With dismay the world witnessed their trial. I couldn’t help seeing it as dramatic potential for a play, knowing right away that it could never exceed the insanity of its realm. Fortunately the three women received much support from the west. One of the few artists who did speak out against them was Mireille Mathieu, who had performed for Gadaffi and Putin on a festival of military music in Moscow. Like many Russians, Mireille called their action sacrilege. It was a political, not an anti-religious statement, Nadya later declared.
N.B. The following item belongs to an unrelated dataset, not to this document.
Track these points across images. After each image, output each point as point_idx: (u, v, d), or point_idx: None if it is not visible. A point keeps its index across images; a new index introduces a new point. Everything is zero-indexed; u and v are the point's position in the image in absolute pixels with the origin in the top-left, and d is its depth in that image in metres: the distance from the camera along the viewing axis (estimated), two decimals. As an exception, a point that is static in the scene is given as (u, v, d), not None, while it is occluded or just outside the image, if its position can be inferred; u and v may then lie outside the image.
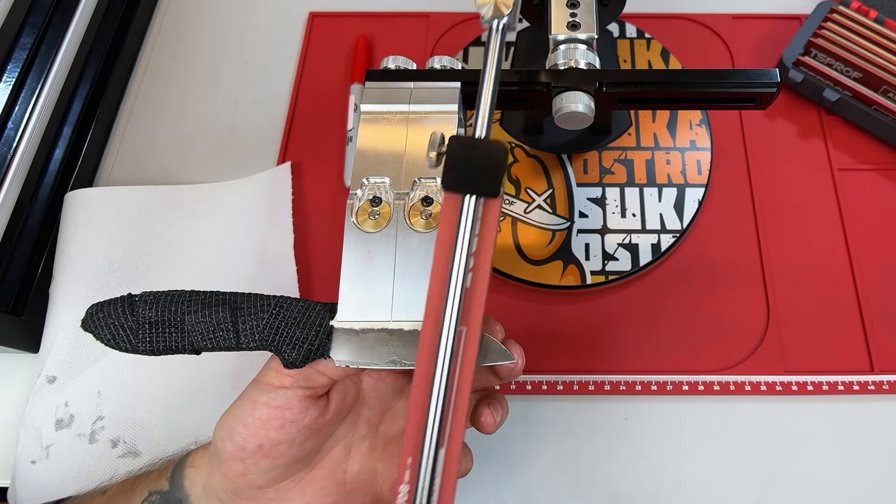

Even so, Nadya and Masha were sent for two years to prison, being convicted of hooliganism and religious hatred. ‘Who could have supposed that history,’ Nadya said in her final statement at the end of their trial, ‘in particular the still recent history of Stalin’s terror, would not be taught at all? It makes you want to weep, looking at how methods of the medieval inquisition reign over security and judicial systems in the Russian Federation, which is our country.’

 

If I ask Russian women about Pussy Riot, they all feel offended by their action, saying that their two- year sentence in a prison camp was justified. Knowing that Russian women lives are regulated by men and feminism in Russia is not as barefaced as it is in the west, their reaction is not a surprise.

I do believe, though, that Pussy Riot has contributed to the willingness of many Russian citizens to resist. Nowadays it is slowly becoming normal that thousands of Russians go to the streets. Not only to plead for the release of  Aleksej Navalny, but also for their freedom of speech.